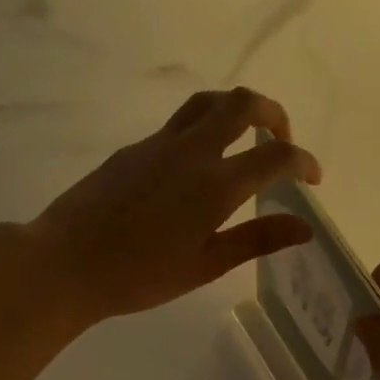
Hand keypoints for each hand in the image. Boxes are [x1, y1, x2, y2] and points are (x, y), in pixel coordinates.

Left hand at [25, 88, 320, 322]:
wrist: (66, 262)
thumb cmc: (141, 275)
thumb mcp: (206, 265)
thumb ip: (257, 239)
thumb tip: (304, 227)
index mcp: (217, 184)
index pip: (275, 156)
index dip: (303, 162)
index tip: (313, 179)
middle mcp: (192, 151)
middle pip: (243, 104)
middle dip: (274, 114)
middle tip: (282, 142)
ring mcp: (160, 144)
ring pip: (208, 103)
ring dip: (237, 110)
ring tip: (246, 140)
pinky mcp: (135, 148)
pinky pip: (180, 124)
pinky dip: (206, 129)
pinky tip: (199, 168)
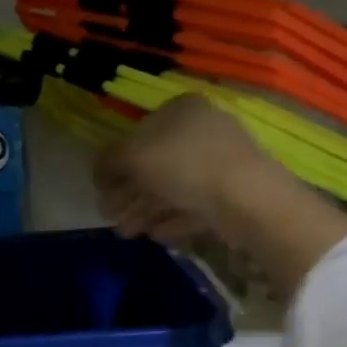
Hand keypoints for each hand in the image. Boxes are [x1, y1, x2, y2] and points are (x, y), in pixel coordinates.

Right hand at [95, 94, 346, 299]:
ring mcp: (220, 162)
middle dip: (129, 194)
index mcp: (180, 110)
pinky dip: (172, 219)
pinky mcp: (232, 194)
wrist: (248, 200)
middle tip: (112, 218)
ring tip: (129, 234)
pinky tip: (156, 236)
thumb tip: (98, 171)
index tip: (101, 191)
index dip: (115, 164)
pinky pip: (194, 205)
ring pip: (173, 188)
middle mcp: (202, 130)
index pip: (137, 134)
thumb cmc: (184, 167)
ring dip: (146, 210)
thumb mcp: (133, 158)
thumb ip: (108, 162)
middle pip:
^^^^
• **DIRECTIONS**
Go through the data and show every line where "ring" occurs.

• **PROBLEM SOLUTION**
ring mcp: (160, 144)
ring pip: (208, 103)
ring dip: (237, 110)
ring tip: (246, 140)
ring mcp: (220, 162)
ring tip: (129, 234)
ring pip: (173, 188)
ring dip: (146, 210)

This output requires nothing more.